Say you sign up for some great Web 2.0 service that allows you to bookmark web sites, annotate them, categorize them and share them. And, over a period of two or three years, you amass about 1500 links on the site with great details, cross-referencing—about a thesis paper’s worth of work. Then, one day, you log on to find the web site unavailable. News trickles out that they had a server crash. Finally, a painfully honest blog post by the site’s founder makes clear that the server crashed, the data was lost, and there were no backups. So much for your thesis, huh? Is the lesson, then, that the cloud is no place to store your work?

Well, consider this. Say you start up a Web 2.0 business that allows people to bookmark, share, categorize and annotate links on your site. And, over the years, you amass thousands of users, some solid funding, advertising revenue—things are great. Then, one day, the server crashes. You’re a talented programmer and designer, but system administration just wasn’t your strong suit. So you write a painful blog entry, letting your users know the extent of the disaster, and that the lesson you’ve learned is that you should have put your servers in the cloud.

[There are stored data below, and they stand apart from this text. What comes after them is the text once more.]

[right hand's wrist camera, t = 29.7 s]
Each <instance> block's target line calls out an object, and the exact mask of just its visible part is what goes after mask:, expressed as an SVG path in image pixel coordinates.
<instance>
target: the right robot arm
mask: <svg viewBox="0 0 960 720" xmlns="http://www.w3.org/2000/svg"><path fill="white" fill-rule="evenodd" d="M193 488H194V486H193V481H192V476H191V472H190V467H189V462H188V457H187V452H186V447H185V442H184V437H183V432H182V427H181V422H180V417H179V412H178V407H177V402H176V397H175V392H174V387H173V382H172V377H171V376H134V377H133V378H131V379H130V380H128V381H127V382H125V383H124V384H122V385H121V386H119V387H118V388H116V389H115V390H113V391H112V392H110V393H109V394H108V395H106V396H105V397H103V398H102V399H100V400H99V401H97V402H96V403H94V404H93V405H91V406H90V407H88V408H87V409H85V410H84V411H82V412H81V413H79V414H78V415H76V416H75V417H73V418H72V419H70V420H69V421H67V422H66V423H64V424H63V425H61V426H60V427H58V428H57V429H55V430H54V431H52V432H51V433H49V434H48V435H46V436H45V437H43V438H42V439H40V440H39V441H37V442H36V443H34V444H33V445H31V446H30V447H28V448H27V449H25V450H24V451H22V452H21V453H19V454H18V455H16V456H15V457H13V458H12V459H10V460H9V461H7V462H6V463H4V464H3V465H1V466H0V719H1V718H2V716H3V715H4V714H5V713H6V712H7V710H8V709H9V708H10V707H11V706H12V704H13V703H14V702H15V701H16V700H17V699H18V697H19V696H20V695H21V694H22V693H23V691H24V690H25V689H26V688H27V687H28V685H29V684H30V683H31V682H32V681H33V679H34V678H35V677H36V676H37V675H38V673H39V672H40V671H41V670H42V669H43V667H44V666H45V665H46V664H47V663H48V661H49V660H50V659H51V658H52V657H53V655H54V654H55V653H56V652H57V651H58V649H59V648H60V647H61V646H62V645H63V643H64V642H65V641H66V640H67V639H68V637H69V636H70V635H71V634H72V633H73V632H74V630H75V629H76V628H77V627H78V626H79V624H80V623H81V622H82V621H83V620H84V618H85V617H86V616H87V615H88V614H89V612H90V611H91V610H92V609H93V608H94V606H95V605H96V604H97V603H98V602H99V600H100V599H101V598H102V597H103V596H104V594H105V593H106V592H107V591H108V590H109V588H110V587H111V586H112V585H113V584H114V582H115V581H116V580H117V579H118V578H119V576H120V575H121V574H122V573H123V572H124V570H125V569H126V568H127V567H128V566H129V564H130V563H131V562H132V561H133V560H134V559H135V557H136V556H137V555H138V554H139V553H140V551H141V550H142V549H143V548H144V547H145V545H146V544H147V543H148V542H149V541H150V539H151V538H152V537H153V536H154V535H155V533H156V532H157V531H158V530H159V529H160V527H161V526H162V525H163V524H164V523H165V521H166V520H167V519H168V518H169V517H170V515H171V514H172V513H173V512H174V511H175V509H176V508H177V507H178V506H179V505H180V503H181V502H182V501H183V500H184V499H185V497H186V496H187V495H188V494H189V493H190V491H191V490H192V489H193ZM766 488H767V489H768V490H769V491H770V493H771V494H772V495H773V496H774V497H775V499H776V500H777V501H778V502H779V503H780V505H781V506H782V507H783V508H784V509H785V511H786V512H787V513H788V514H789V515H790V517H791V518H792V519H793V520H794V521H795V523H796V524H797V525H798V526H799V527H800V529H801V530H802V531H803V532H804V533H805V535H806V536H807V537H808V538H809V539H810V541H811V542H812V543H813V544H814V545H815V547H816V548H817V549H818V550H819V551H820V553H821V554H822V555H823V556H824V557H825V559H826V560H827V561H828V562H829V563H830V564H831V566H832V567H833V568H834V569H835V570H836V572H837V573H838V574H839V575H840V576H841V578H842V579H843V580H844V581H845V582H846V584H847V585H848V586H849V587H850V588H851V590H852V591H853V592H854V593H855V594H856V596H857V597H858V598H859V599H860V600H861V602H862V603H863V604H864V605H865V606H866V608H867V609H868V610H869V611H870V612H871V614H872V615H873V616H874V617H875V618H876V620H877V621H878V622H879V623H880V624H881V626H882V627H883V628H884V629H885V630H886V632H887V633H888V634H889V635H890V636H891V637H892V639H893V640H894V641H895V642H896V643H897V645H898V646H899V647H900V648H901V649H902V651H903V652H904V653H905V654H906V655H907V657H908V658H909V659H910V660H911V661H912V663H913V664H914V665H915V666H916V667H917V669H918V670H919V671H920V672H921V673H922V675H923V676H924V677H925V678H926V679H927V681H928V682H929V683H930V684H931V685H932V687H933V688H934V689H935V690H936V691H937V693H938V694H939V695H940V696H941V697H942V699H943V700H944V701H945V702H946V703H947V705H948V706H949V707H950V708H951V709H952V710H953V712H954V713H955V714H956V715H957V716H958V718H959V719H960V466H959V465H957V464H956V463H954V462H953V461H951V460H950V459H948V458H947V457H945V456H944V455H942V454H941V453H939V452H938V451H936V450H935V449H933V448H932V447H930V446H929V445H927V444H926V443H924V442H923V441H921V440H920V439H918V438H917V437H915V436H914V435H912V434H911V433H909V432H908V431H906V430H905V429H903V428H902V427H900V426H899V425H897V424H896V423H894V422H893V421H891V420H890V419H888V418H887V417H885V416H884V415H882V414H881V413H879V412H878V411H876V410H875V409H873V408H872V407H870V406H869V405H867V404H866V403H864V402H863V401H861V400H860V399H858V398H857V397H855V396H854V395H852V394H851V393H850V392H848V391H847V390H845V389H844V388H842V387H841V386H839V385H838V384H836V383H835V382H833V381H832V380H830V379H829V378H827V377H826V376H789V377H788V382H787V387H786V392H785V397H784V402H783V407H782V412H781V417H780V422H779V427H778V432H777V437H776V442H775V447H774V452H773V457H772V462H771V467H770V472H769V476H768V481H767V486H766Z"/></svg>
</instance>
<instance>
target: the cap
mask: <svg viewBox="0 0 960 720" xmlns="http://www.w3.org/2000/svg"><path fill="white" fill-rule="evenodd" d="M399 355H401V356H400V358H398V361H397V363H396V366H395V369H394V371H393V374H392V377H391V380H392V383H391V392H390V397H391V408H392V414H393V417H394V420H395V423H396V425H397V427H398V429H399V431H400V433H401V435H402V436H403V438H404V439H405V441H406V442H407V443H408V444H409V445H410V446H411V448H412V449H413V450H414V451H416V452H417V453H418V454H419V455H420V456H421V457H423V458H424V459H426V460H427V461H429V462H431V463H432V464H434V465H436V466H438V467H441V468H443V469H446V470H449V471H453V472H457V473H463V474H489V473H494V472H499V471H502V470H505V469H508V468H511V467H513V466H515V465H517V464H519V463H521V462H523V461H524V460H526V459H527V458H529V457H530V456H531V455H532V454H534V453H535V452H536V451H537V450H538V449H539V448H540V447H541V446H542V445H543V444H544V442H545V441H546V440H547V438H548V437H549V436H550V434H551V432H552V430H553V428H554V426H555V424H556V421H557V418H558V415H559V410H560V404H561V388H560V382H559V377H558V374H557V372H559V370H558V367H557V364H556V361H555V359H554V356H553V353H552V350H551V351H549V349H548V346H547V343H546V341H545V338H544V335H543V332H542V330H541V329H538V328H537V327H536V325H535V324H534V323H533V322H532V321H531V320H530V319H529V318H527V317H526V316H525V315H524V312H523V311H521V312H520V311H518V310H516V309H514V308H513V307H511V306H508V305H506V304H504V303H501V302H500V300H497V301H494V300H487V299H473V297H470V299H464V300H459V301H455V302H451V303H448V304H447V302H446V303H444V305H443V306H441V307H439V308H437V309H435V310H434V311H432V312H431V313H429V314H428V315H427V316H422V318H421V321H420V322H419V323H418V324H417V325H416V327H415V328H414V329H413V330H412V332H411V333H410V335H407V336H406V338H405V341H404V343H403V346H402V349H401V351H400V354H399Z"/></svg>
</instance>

My recent posts have advocated cloud computing, be it using web-based services like Gmail, or looking for infrastructure outsourcers who will provide you with virtualized desktops. And I’ve gotten some healthily skeptical comments, as cloud computing is new, and not without it’s risks, as made plain by the true story of the Magnolia bookmarking application, which recently went down in the flames as described above. The lessons that I walk away with from Magnolia’s experience are:

  • You can run your own servers or outsource them, but you need assurances that they are properly maintained, backed up and supported. Cloud computing can be far more secure and affordable than local servers. But “the cloud”, in this case, should be a company with established technical resources, not some three person operation in a small office. Don’t be shy about requesting staffing information, resumes, and details about any potential off-site vendor’s infrastructure.
  • You need local backups, no matter where your actual infrastructure lives. If you use Salesforce or Google, export your data nightly to a local data store in a usable format. Salesforce lets you export to Excel; Google supports numerous formats. Gmail now supports an Offline mode that stores your mail on the computer you access it from. If you go with a vendor who provides virtual desktop access (as I recommend here), get regular snapshots of the virtual machines. If this isn’t an over the air transfer, make sure that your vendors will provide DVDs of your data or other suitable medium.
  • Don’t sign any contract that doesn’t give you full control over how you can access and manipulate your data, again, regardless of where that data resides. A lot of vendors try and protect themselves by adding contract language prohibiting mass updates and user access, even on locally-installed applications. But their need to simplify support should not be at the expense of you not having complete control over how you use your information.
  • Focus on the data. Don’t bend on these requirements: Your data is fully accessible; It’s robustly backed up; and, in the case of any disaster, it’s recoverable.

Technology is a set of tools used to manage your critical information. Where that technology is housed is more of a feature set and financial choice than anything else. The most convenient and affordable place for your data to reside might well be in the cloud, but make sure that it’s the type of cloud that your data won’t fall through.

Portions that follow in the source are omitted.